TASK INSTRUCTIONS: Copy out the entries below, replacing "LIVROS" with "OBRAS" and keeping everything else the same. Omit the pictures.

Content starts

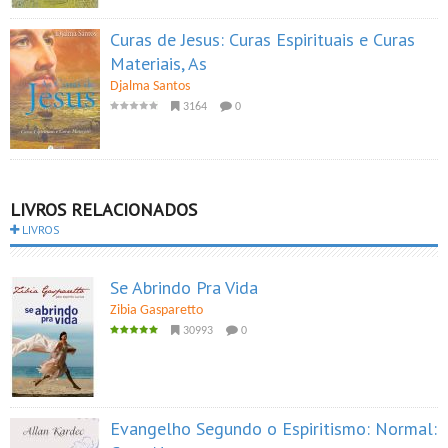
Curas de Jesus: Curas Espirituais e Curas
Materiais, As
Djalma Santos
3164
0
LIVROS RELACIONADOS
LIVROS
Se Abrindo Pra Vida
Zibia Gasparetto
30993
0
Evangelho Segundo o Espiritismo: Normal:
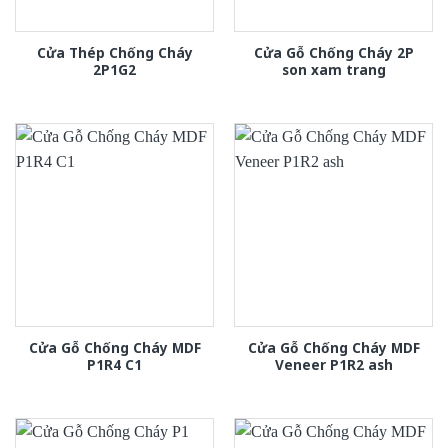
Cửa Thép Chống Cháy
Cửa Gỗ Chống Cháy 2P
2P1G2
son xam trang
Cửa Gỗ Chống Cháy MDF
Cửa Gỗ Chống Cháy MDF
P1R4 C1
Veneer P1R2 ash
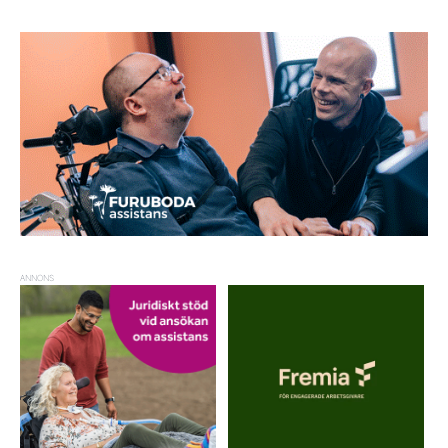
ANNONS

Content ends

TASK OUTPUT:
Curas de Jesus: Curas Espirituais e Curas
Materiais, As
Djalma Santos
3164
0
OBRAS RELACIONADOS
OBRAS
Se Abrindo Pra Vida
Zibia Gasparetto
30993
0
Evangelho Segundo o Espiritismo: Normal:
Cửa Thép Chống Cháy
Cửa Gỗ Chống Cháy 2P
2P1G2
son xam trang
Cửa Gỗ Chống Cháy MDF
Cửa Gỗ Chống Cháy MDF
P1R4 C1
Veneer P1R2 ash
ANNONS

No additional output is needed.